Mainchain structural differences between index and variant complexes. Ribbon representations of the index complex are coloured according to differences in pairwise Cα superpositions of index and variant complex HLA B8 α1 and α2 domains plus peptide (188 structurally equivalent residues). Regions colored green show the least variation in Cα position (⩽0.2 Å) while those in red correspond to changes of ⩾0.5 Å. (a) The 3R variant complex (overall RMS deviation 0.23 Å). (b) The 5R variant complex (overall RMS deviation 0.26 Å). (c) The 7R variant complex (overall RMS deviation 0.1 Å). (d) The 7Q variant complex (overall RMS deviation 0.1 Å). From these comparisons we estimate that the likely positional errors on main atom coordinates in all of these structures is less than 0.2 Å. The peptide mainchain position is significantly altered for the 3R variant over residues P1–P4 (0.4–1.1 Å) and residues P3–P5 for the 5R variant (0.4–0.8 Å).

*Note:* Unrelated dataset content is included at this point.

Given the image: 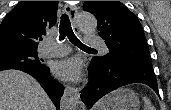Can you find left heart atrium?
Listing matches in <instances>:
<instances>
[{"instance_id":"39dd6f15","label":"left heart atrium","mask_w":171,"mask_h":110,"mask_svg":"<svg viewBox=\"0 0 171 110\" xmlns=\"http://www.w3.org/2000/svg\"><path fill=\"white\" fill-rule=\"evenodd\" d=\"M52 72L61 80L77 81L82 72L81 62L77 58L58 61L53 65Z\"/></svg>"}]
</instances>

For the HLA B8 residues, significant concerted shifts (0.4-0.5 Å) are observed for residues 61–66 of the α1 helix in the 3R variant complex. Changes also occur at residues 159, 162, and 163 of the α2 helix (0.5 Å). For 5R, changes occur at residues 154, 155, and 163 of the α2 helix (0.4–0.5 Å). Figures were produced using programs MOLSCRIPT (34) (with modifications by R. Esnouf ) and RASTER3D (35). Structural superpositions were made using the program SHP (36).